- Plan and Practice
Who is this webinar for and what’s it all about? With your audience and the content in mind what will be the best format? A face-to-face interview, a collaborative gathering, or a slide presentation?
What’s your title and hook? Make it catchy, fun, and specific so that someone from your target audience will want to attend. If you have so much content you could talk for hours then steady on, maybe plan out a series of webinars rather than pack everything into a marathon session that will lose engagement as time drags on. The webinar space is more crowded than ever, keeping your sessions short and sharp and leaving your audience wanting to come back for more is the best outcome.
Before going live to a real audience, you need to put in some time talking to yourself at your computer and recording it in your Personal Meeting Room. It feels a little crazy at first, but it’s valuable practice and enables you to watch yourself and tweak your performance for the big day. This is also a great opportunity to test out and listen back to your audio, as well as seeing how you and your background look on camera.
Next, move on to testing sessions with real people, not your real audience but friends, family and colleagues to check with them how things are coming across. The last piece is a test-run with any guest presenters or panellists, you need to log into a session with them to make sure everything is working and go over how things are going to run on the day.
- Keep it simple
Set the meeting up as you’d like it i.e. participants muted on entry.

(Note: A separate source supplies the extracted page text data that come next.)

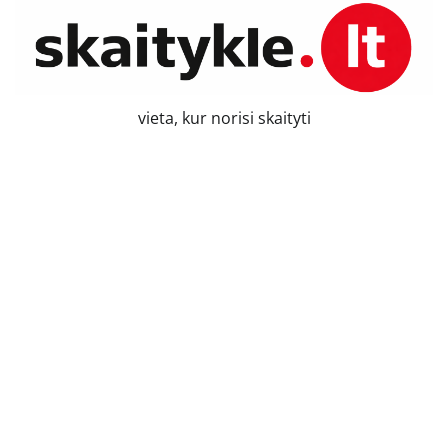
Skip
to
content
vieta, kur norisi skaityti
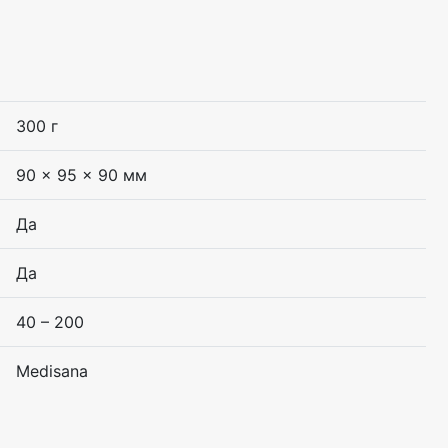
300 г
90 x 95 x 90 мм
Да
Да
40 – 200
Medisana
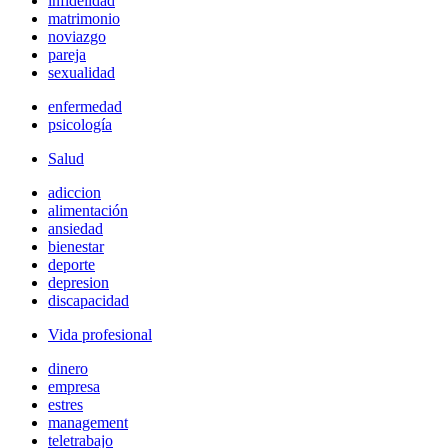
infidelidad
matrimonio
noviazgo
pareja
sexualidad
enfermedad
psicología
Salud
adiccion
alimentación
ansiedad
bienestar
deporte
depresion
discapacidad
Vida profesional
dinero
empresa
estres
management
teletrabajo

This way you aren’t fiddling around with settings after you login.
Have a host/facilitator AND a presenter. It’s hard to go solo, both facilitating and presenting in the same meeting – one minute you are watching the chat box and re-muting Dave and the next you have to be on your presentation game. It’s much easier to leave the techy stuff and chat box to one person, and the presenting to another.
Only share 1 file. Have your presentation open, minimised and ready to go. And while you’re at it close any programs and tabs you don’t need for the webinar, again don’t be fiddling around trying to find stuff once you are live.
Resize large images and take out transitions between slides. This helps them load quickly and smoothly.
On the day login early (10-15 minutes), test your equipment and have backups handy. Start recording (or auto-record) straight away so you don’t forget. Start your presentation on time and stick to time!
Stay calm and remember to smile. It’s a live situation, things often go a little wrong, just be prepared to deal with them quickly and calmly to get back on track. Turn off your mic and camera if you need to call for assistance, take a breath and then come back. The more you do it, the easier it becomes.
- No death by PowerPoint
Title/hook. Make it quirky or fun, stand out from the crowd.
Content and housekeeping.
A very brief bio or even just your job title. Don’t share your life story, these are valuable minutes!
Webinars are visual. On the screen, in your face. Use lots of images rather than text to show your audience around. If you have text, don’t read it word-for-word, let it complement what you’re saying. Update your presentation, use Canva or get professional help if you need, but it needs to look good. In travel and tourism, we are lucky to have access to beautiful images to do the educating and selling for us. Use brand libraries of tourism boards (sticking to the rules of course).
Be you. Of course be a happy, animated version of you, but be authentic. Also include some personal insights, experiences or anecdotes to personalise your content a little.
Itinerary examples. It’s all very well to ‘sell’ someone on the idea of visiting a destination but what does a package look like, how many days do they need etc.
Call-to-action. In normal words, ‘what next?’ What do you want your audience to do – visit your website/sign up for your mailing list/join a program? You need to ask them specifically and not just throw up your website and social links on your last slide for fun.
Interact. This can be done via Q&A, polls or a quiz slide at the end, the latter being a nice way to distribute any prizes on offer.
- Edit. Upload
Not all who register will come to a live webinar, so make sure you record your live sessions. You can either share them straight from your webinar software or download them as videos (MP4 files). I do a basic edit, cutting out the pre-and post-presentation chat so that the video is as clean and short as possible.
MP4 files are pretty large so the best way to store and share is on a video hosting channel i.e. youtube or Vimeo. Once uploaded to the channel you will get a unique URL you can share. Alternatively, you can copy the embed code if you want to display it as a video on your website. Voila!